### PROVIDED DATA

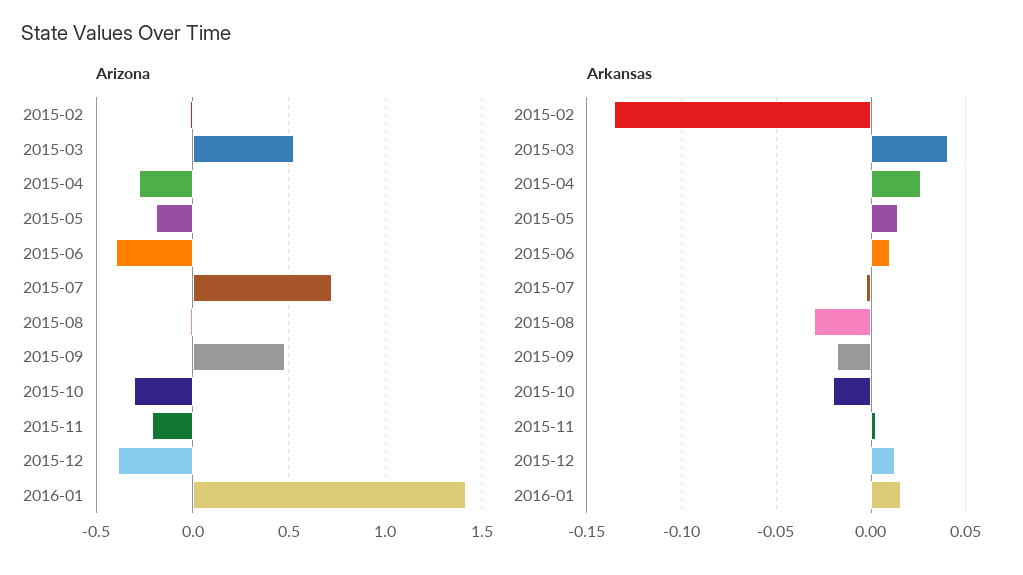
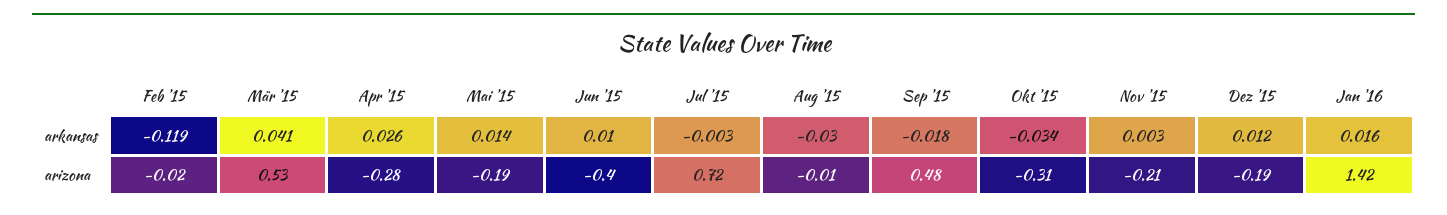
  {
    "Arizona": {
      "2015-02": -0.02,
      "2015-03": 0.53,
      "2015-04": -0.28,
      "2015-05": -0.19,
      "2015-06": -0.4,
      "2015-07": 0.72,
      "2015-08": -0.01,
      "2015-09": 0.48,
      "2015-10": -0.31,
      "2015-11": -0.21,
-     "2015-12": -0.4,
+     "2015-12": -0.19,
      "2016-01": 1.42
    },
    "Arkansas": {
-     "2015-02": -0.135,
+     "2015-02": -0.119,
      "2015-03": 0.041,
      "2015-04": 0.026,
      "2015-05": 0.014,
      "2015-06": 0.01,
      "2015-07": -0.003,
      "2015-08": -0.03,
      "2015-09": -0.018,
-     "2015-10": -0.02,
+     "2015-10": -0.034,
      "2015-11": 0.003,
      "2015-12": 0.012,
      "2016-01": 0.016
    }
  }

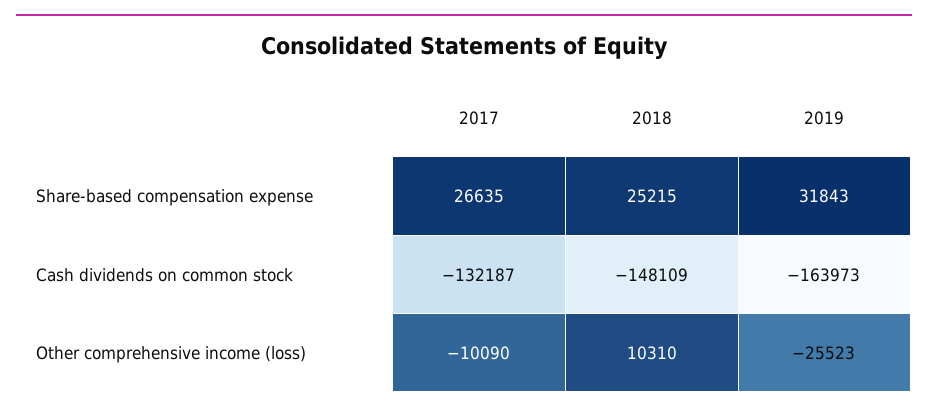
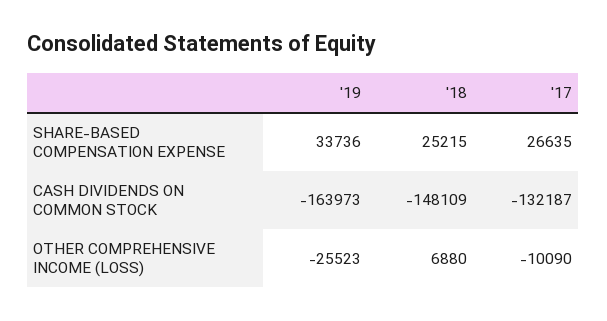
  {
    "2017": {
      "Share-based compensation expense": 26635,
      "Cash dividends on common stock": -132187,
      "Other comprehensive income (loss)": -10090
    },
    "2018": {
      "Share-based compensation expense": 25215,
      "Cash dividends on common stock": -148109,
-     "Other comprehensive income (loss)": 10310
+     "Other comprehensive income (loss)": 6880
    },
    "2019": {
-     "Share-based compensation expense": 31843,
+     "Share-based compensation expense": 33736,
      "Cash dividends on common stock": -163973,
      "Other comprehensive income (loss)": -25523
    }
  }

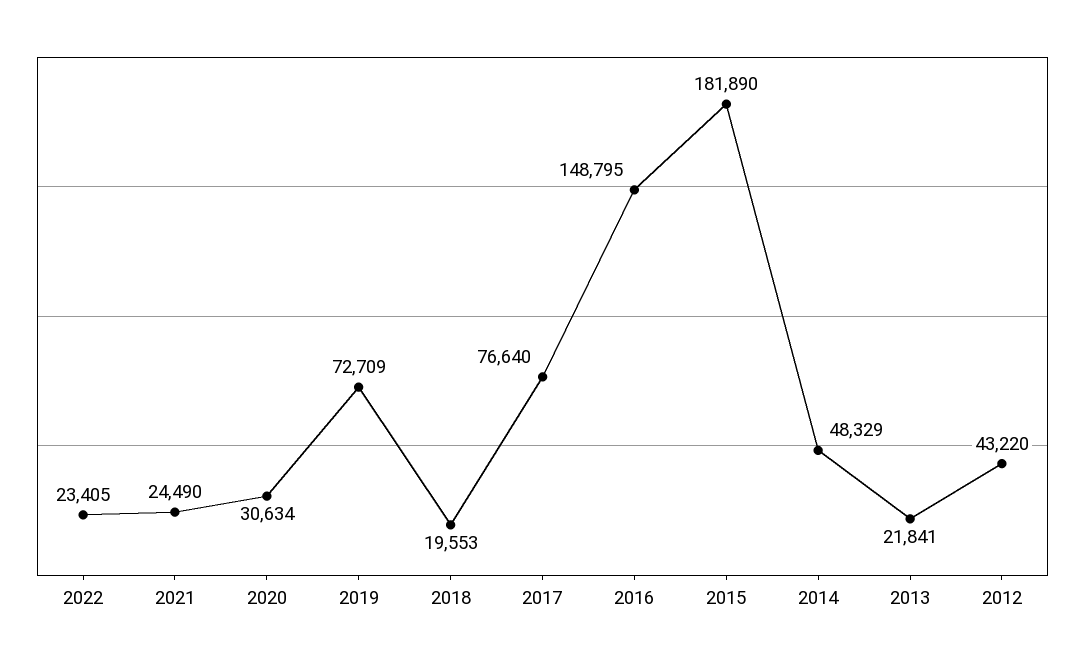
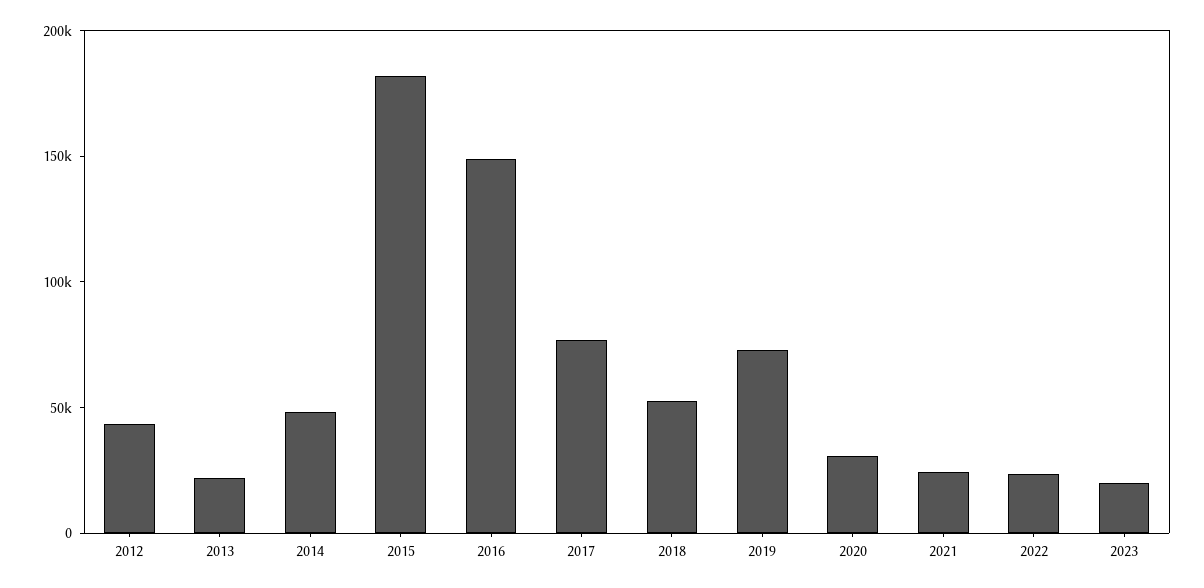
  {
    "2022": 23405,
    "2021": 24490,
    "2020": 30634,
    "2019": 72709,
-   "2018": 19553,
+   "2018": 50000,
    "2017": 76640,
    "2016": 148795,
    "2015": 181890,
    "2014": 48329,
    "2013": 21841,
-   "2012": 43220
+   "2012": 43220,
+   "2023": 20000
  }

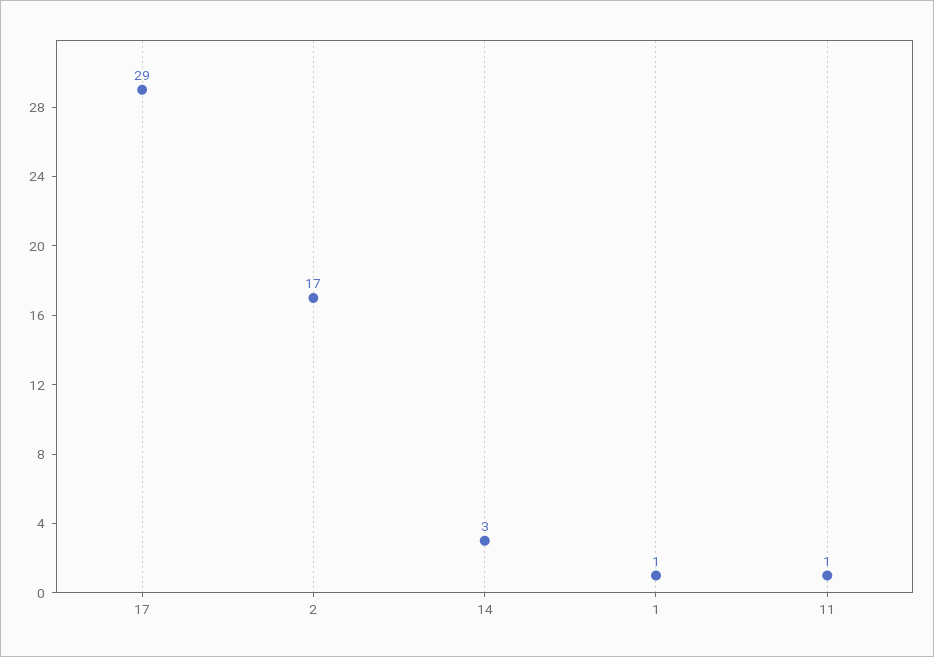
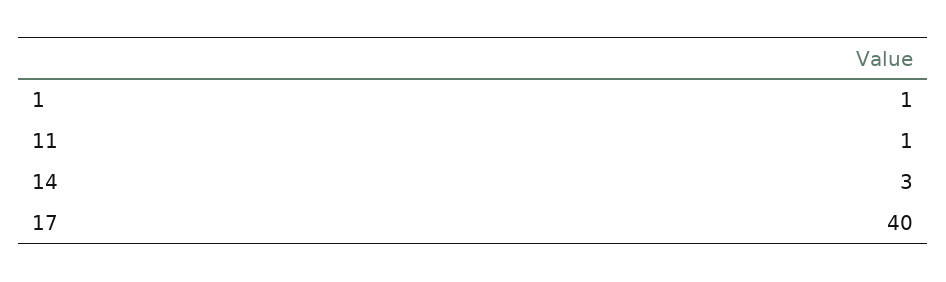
  {
-   "17": 29,
+   "17": 40,
-   "2": 17,
    "14": 3,
    "1": 1,
    "11": 1
  }

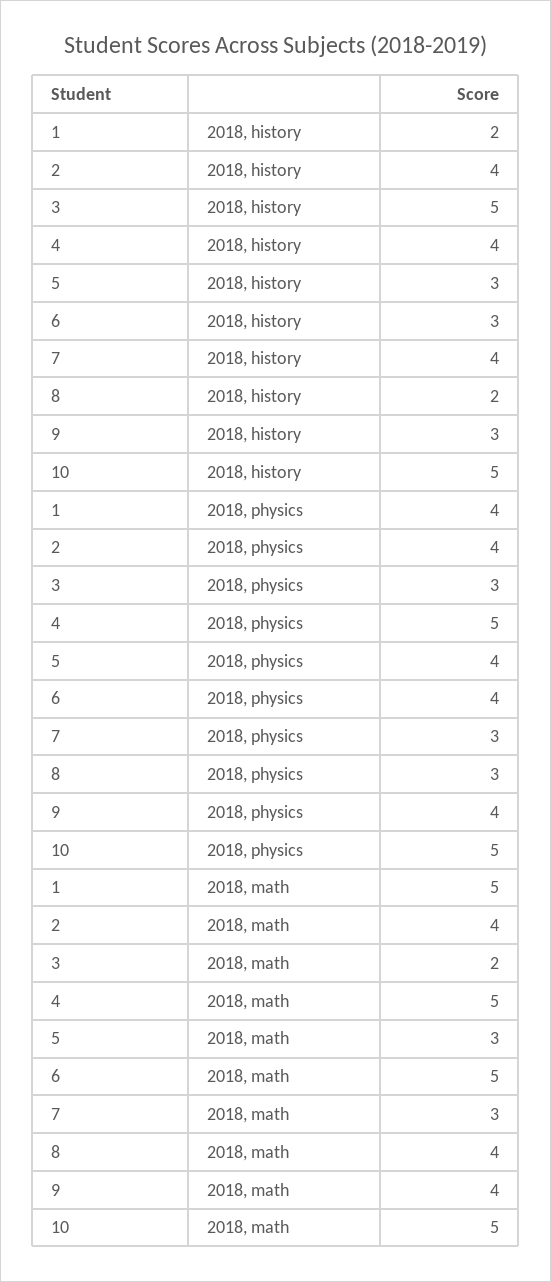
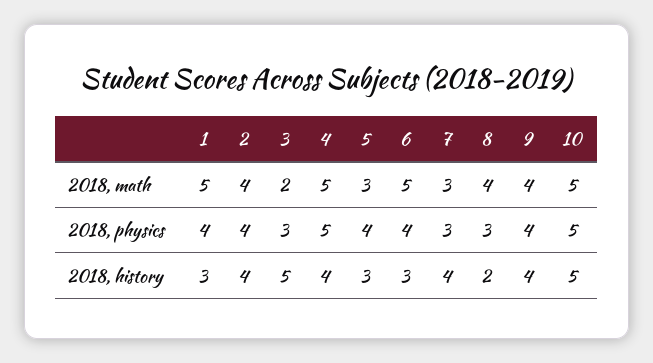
  {
    "1": {
-     "2018, history": 2,
+     "2018, history": 3,
      "2018, physics": 4,
      "2018, math": 5
    },
    "2": {
      "2018, history": 4,
      "2018, physics": 4,
      "2018, math": 4
    },
    "3": {
      "2018, history": 5,
      "2018, physics": 3,
      "2018, math": 2
    },
    "4": {
      "2018, history": 4,
      "2018, physics": 5,
      "2018, math": 5
    },
    "5": {
      "2018, history": 3,
      "2018, physics": 4,
      "2018, math": 3
    },
    "6": {
      "2018, history": 3,
      "2018, physics": 4,
      "2018, math": 5
    },
    "7": {
      "2018, history": 4,
      "2018, physics": 3,
      "2018, math": 3
    },
    "8": {
      "2018, history": 2,
      "2018, physics": 3,
      "2018, math": 4
    },
    "9": {
-     "2018, history": 3,
+     "2018, history": 4,
      "2018, physics": 4,
      "2018, math": 4
    },
    "10": {
      "2018, history": 5,
      "2018, physics": 5,
      "2018, math": 5
    }
  }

######

YOUR ASSIGNMENT: Scan the entries and show every line in which the word "compensation" is found.

RESULT:
      "Share-based compensation expense": 26635,
      "Share-based compensation expense": 25215,
-     "Share-based compensation expense": 31843,
+     "Share-based compensation expense": 33736,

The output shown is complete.